# Meranti strong enough for glass cabinet?



## Jamie 08 (Mar 26, 2008)

I was wondering if anyone had enough experience to know if meranti would be suitable for a display cabinet I am to make. The cabinet is required to be as much glass and little wood as practically possible in order to maximise the view of the contents. Given this, and the fact that it is to be 78" tall by 40" wide and 14" deep, the timber frame will need to be very strong and stable to hold the weight of the glass (and withstand the installation!)

I think beech is too susceptible to movement (ie. shrinkage in a centrally heated house) and oak too expensive at around £100. I can get meranti for about £60. I gather it is very stable, but is it strong enough? Or maybe ash would be a better prospect?

The finished article needs to be dark in colour so, if I used a lighter timber I would just stain it.
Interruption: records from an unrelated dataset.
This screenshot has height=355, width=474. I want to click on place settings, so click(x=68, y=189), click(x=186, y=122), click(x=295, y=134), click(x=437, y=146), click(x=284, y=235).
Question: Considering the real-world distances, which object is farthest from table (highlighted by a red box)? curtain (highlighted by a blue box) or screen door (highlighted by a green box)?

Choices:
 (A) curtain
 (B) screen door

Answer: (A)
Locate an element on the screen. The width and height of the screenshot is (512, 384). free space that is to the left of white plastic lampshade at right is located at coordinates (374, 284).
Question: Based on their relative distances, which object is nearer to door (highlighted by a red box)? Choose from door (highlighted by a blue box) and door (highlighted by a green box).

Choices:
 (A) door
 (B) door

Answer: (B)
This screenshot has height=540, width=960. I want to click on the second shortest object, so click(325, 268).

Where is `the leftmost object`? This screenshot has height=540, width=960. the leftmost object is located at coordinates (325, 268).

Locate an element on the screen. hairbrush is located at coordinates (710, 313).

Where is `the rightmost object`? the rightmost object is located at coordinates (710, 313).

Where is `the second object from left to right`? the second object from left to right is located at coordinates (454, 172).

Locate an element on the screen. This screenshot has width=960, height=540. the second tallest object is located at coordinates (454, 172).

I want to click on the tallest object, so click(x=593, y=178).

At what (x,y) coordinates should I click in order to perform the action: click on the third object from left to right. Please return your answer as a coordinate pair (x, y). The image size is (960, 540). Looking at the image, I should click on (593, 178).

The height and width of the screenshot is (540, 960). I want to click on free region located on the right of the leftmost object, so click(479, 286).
I know ash stains very well, but the meranti would suit as it comes.

Any advice / thoughts would be most welcome.


----------



## cabinetman (Jul 5, 2007)

Meranti would be a suitable specie. It's about equal in strength to Oak. Other common specie suitables would be Mahogany, White Oak, Maple, and Birch. Your location will be the determining factor of price and availability.


----------



## Jamie 08 (Mar 26, 2008)

Thanks for that, Cabinetmaker. You're right about location and availability - decent hardwoods are difficult to come by around here - I can't even get beech anymore and this used to be the most commonly available hardwood. Ash is still in plentiful supply, but I'm not sure it would be suitable for this job - I don't think you use this so much in the US? I get the impression that timber (lumber?) is a cheap commodity on your side of the water. 34 feet of 7 X 1 oak for this job would be $200. About $120 for the same quantity of meranti.


----------